W Gdańsku papież odwiedził też inne historyczne miejsce – symbol „Solidarności” – pomnik Poległych Stoczniowców.
Rozrzucano wśród uczestników spotkania z papieżem tysiące ulotek z pozdrowieniami od podziemia solidarnościowego.
Wprawdzie przed wizytą Jana Pawła II Stanisław Bejger, I sekretarz Komitetu Wojewódzkiego PZPR, poinformował gdańskiego biskupa Tadeusza Gocłowskiego, że odwiedziny przez papieża tego miejsca nie będą możliwe. Ostatecznie jednak Jan Paweł II przyjechał przed Stocznię Gdańską. Dojście wiernych pod monument uniemożliwiała milicja. Papież nie skorzystał z sugestii, by udać się tam prywatnie limuzyną. Wiwatujący ludzie, blokowani przez milicjantów, widzieli dokąd zmierza górujący nad niebieskimi czapkami papamobil. Władze zadbały o „publiczność” pod pomnikiem. Pod stocznię podstawiły kilka autobusów z aktywistami, którzy mieli zachowywać chłód i obojętność. Kordon funkcjonariuszy bezpieki w cywilnych ubraniach otaczający pomnik pozostawał odwrócony plecami do papieża. Jan Paweł II skomentował potem tę sytuację:
„Ta cisza była krzykiem”.
Tłumy na Zaspie
Tymczasem papież spotkał się jeszcze w bazylice Mariackiej z chorymi. Później zostało już tylko to jedno spotkanie, najważniejsze – Eucharystia dla świata pracy. Zaspa przywitała Jana Pawła II milionowym tłumem wiernych machających kolorowymi szarfami w narodowych i papieskich barwach. Poprzedniej nocy działacze podziemia przemalowali hasła, które w związku z Mszą św. władze umieściły na blokach znajdujących się w pobliżu papieskiego ołtarza. Jedno z nich – na bloku przy ul. Dywizjonu 303:
„Nasz ustrój to socjalizm”
– zostało zmienione na:
„Wasz ustrój to socjalizm”.
W taki sposób przemalowano także inne propagandowe slogany. Papieża wjeżdżającego na olbrzymi plac (byłe lotnisko) przywitały także wyrastające jak grzyby po deszczu transparenty z hasłami solidarnościowymi, cudem przemycone przez kontrolę w czasie wejścia do sektorów. Historyk Jerzy Holzer i dziennikarz Krzysztof Leski w książce Solidarność w podziemiu tak relacjonowali spotkanie robotników z papieżem:
„Podczas mszy na Zaspie w Gdańsku operator skarżył się głośno realizatorowi transmisji: «Nie mogę dać nigdzie planu ogólnego – wszędzie transparenty»”.

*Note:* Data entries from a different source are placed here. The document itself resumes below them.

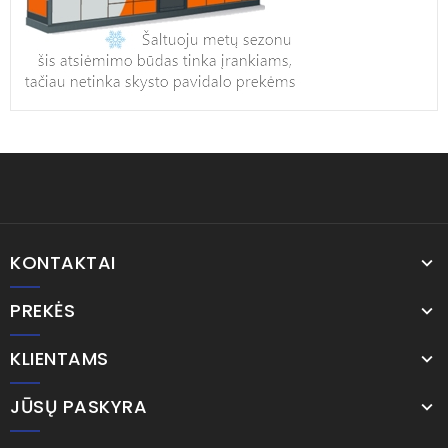
KONTAKTAI
PREKĖS
KLIENTAMS
JŪSŲ PASKYRA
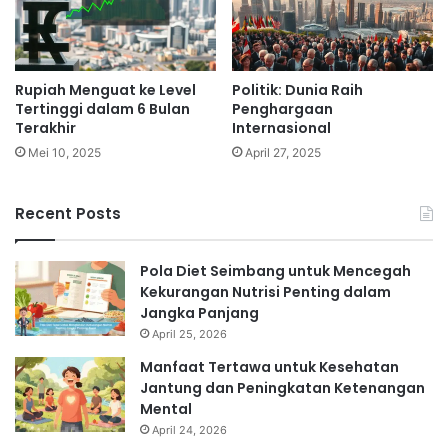
Rupiah Menguat ke Level
Politik: Dunia Raih
Tertinggi dalam 6 Bulan
Penghargaan
Terakhir
Internasional
Mei 10, 2025
April 27, 2025
Recent Posts
Pola Diet Seimbang untuk Mencegah
Kekurangan Nutrisi Penting dalam
Jangka Panjang
April 25, 2026
Manfaat Tertawa untuk Kesehatan
Jantung dan Peningkatan Ketenangan
Mental
April 24, 2026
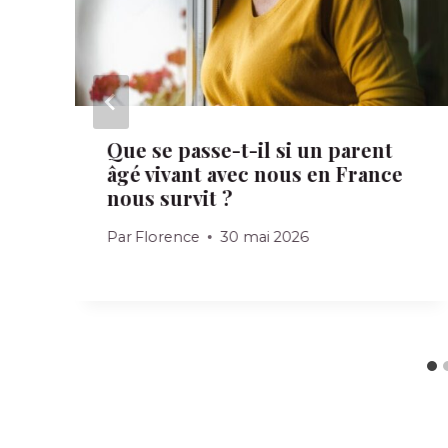
Que se passe-t-il si un parent
âgé vivant avec nous en France
nous survit ?
Par
Florence
30 mai 2026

Rozrzucano też wśród uczestników spotkania z papieżem tysiące ulotek z pozdrowieniami od podziemia solidarnościowego. Po gorącym powitaniu Jana Pawła II i wielokrotnym skandowaniu przez ludzi haseł „Solidarność” i „Nie ma wolności bez Solidarności” tłum zamilkł. Rozpoczęła się celebracja Najświętszej Ofiary. Podczas homilii wygłoszonej na Zaspie papież odwołał się m.in. bezpośrednio do wydarzeń Sierpnia ’80 i Solidarności.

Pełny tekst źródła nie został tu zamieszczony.